03 Aug 2012, BioSpectrum Bureau , BioSpectrum
Singapore: A rapid heart rate is a common condition among elderly individuals, and represents a potential goldmine for pharmaceutical companies who can improve on the current treatment offerings, states a new report by healthcare experts GlobalData.
The new report shows that the supraventricular tachycardia (SVT) market contains several popular medications, but there is room to grow if superior efficacy and safety can be developed.
Tachycardia is defined as a condition of rapid heart rate, which affects the ability of the heart to pump blood efficiently.

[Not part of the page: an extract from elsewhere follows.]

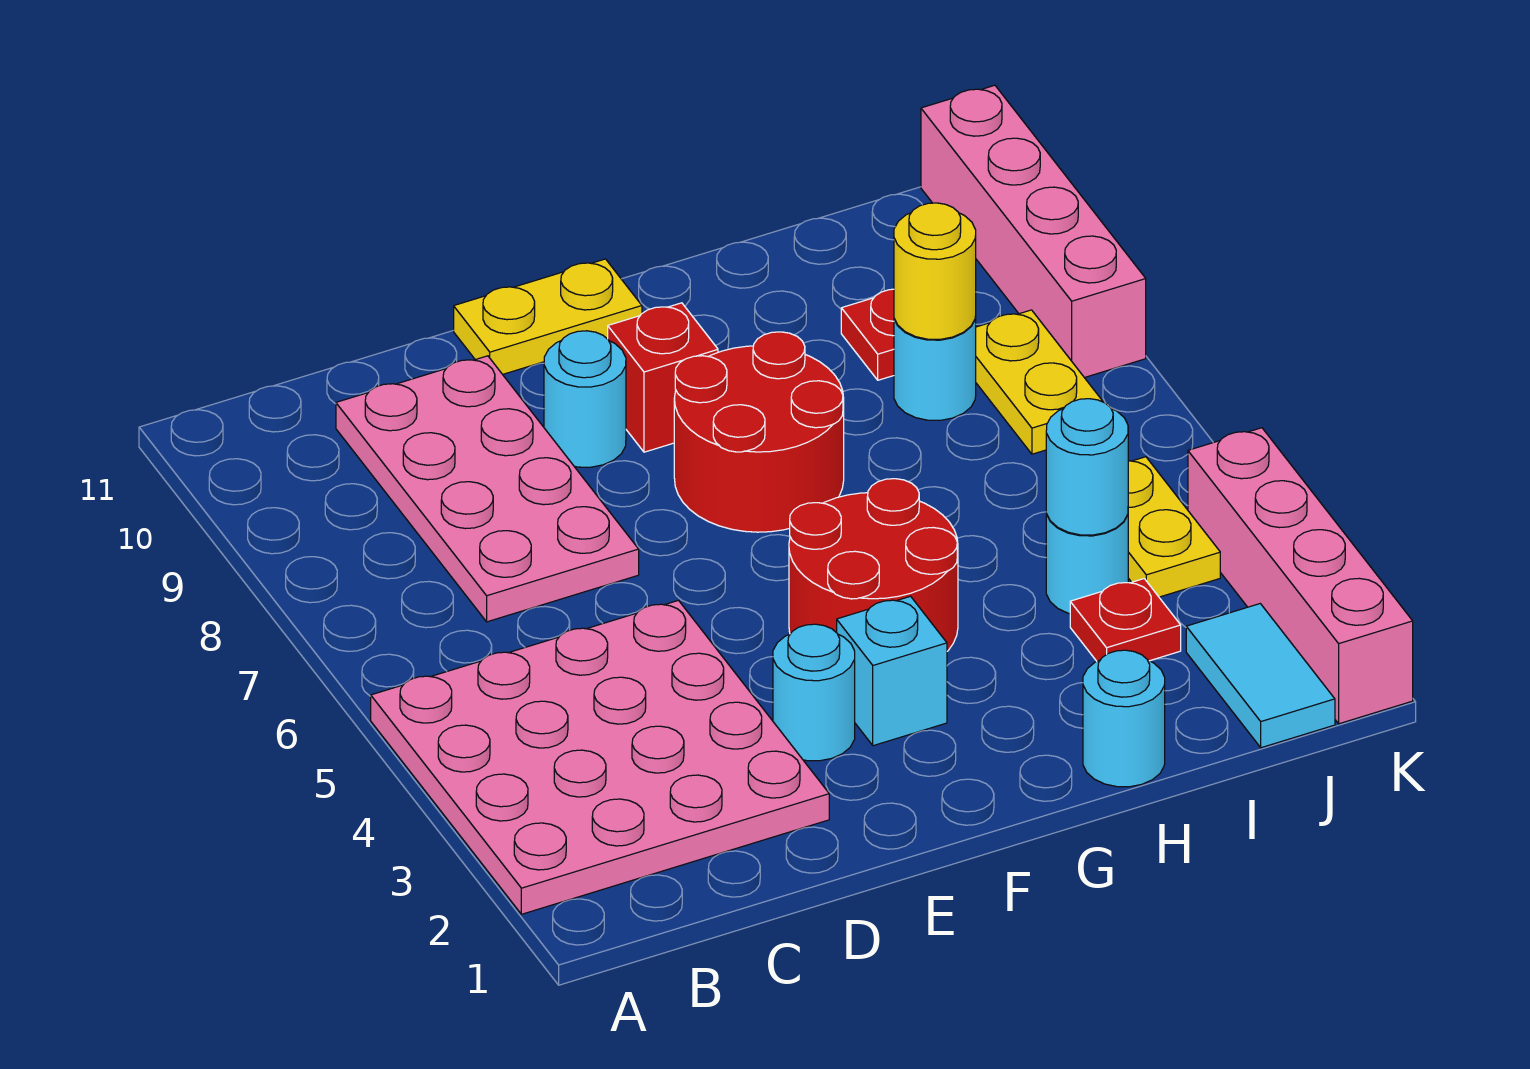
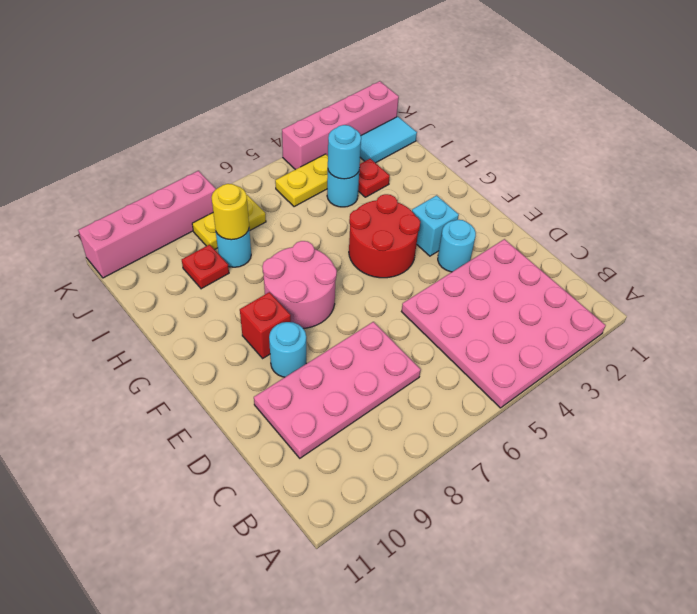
yellow plate E11:F11 level 1 -> none
red round brick F7:G8 level 1 -> pink round brick F7:G8 level 1
cyan round brick H1 level 1 -> none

The key driver responsible for the growth of the market was an increase in the prevalence of Atrial Fibrillation (AF) and Atrial Flutter (AFL), which represent forms of SVT.

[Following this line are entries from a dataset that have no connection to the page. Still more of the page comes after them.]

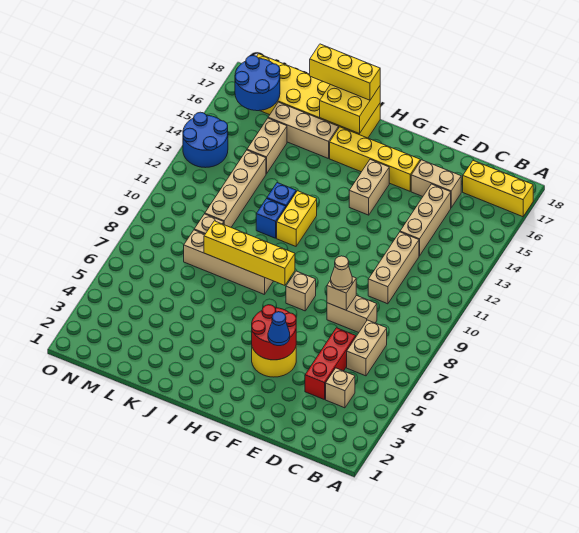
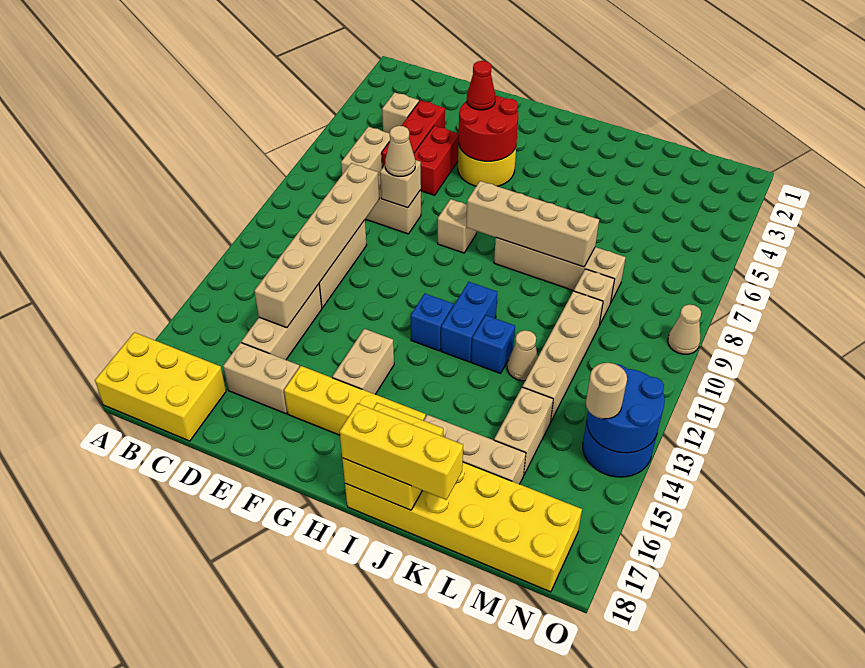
yellow brick A17:C17 level 1 -> yellow brick A17:C18 level 1
none -> tan brick D9:D14 level 2
none -> red brick E5:E6 level 1
blue cone F4 level 3 -> red cone F4 level 3
yellow brick H8:K8 level 2 -> tan brick H8:K8 level 2
yellow brick I11:I12 level 1 -> blue brick I11:I12 level 1
blue brick J11 level 1 -> blue brick H12 level 1
none -> tan cone K12 level 1
blue round brick M16:N17 level 2 -> blue round brick N13:O14 level 2
none -> tan round brick N14 level 3
none -> tan cone O9 level 1

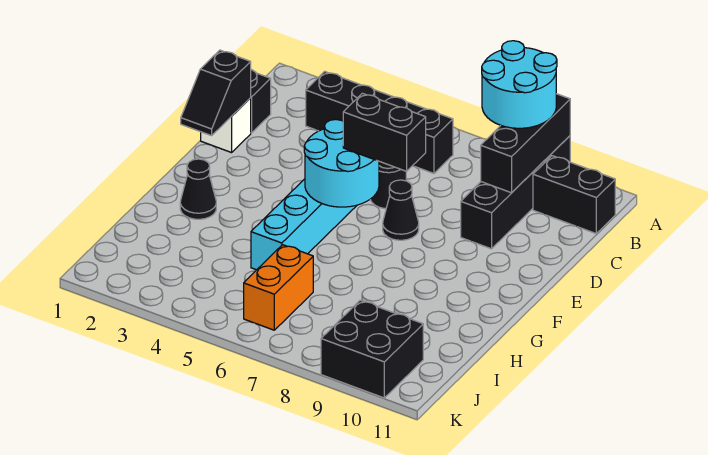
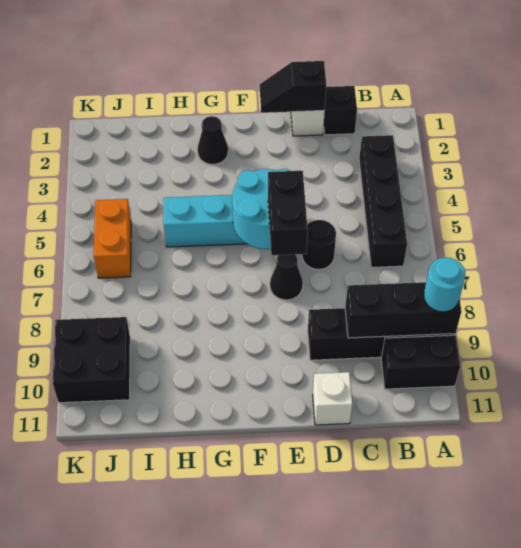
cyan round brick A8:B9 level 3 -> cyan round brick A9 level 3
black brick B10:B11 level 1 -> black brick A10:B10 level 1
none -> white brick D11 level 1
orange brick I6:J6 level 1 -> orange brick J5:J6 level 1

According to the National Health Service (NHS), the prevalence of AF in the UK was estimated to be 1.4 percent in 2011, and the Centers for Disease Control and Prevention (CDC) predicts that in 2050, 12 million people will be affected with AF. The incidence of atrial fibrillation increases with age, and therefore the increase in SVT can be linked to the increase in the aging population, as well as the rising prevalence of associated risk factors such as hypertension, diabetes, mental stress, and lung diseases.
Currently, the SVT therapeutics market has several approved branded drugs, including Multaq (dronedarone), Pradaxa (dabigatran etexilate mesylate), Brinavess (vernakalant) (approved in Europe), and Xarelto (rivaroxaban). Many antiarrhythmic drugs, calcium channel blockers, beta blockers, and anticoagulants are also used to treat SVT. Patients currently benefit from good efficacy, dosage regimens and therapy durations, suggesting that current competition in the market is strong. However, GlobalData believes that the SVT therapeutics market still has significant unmet need, attributed to safety and tolerability profiles.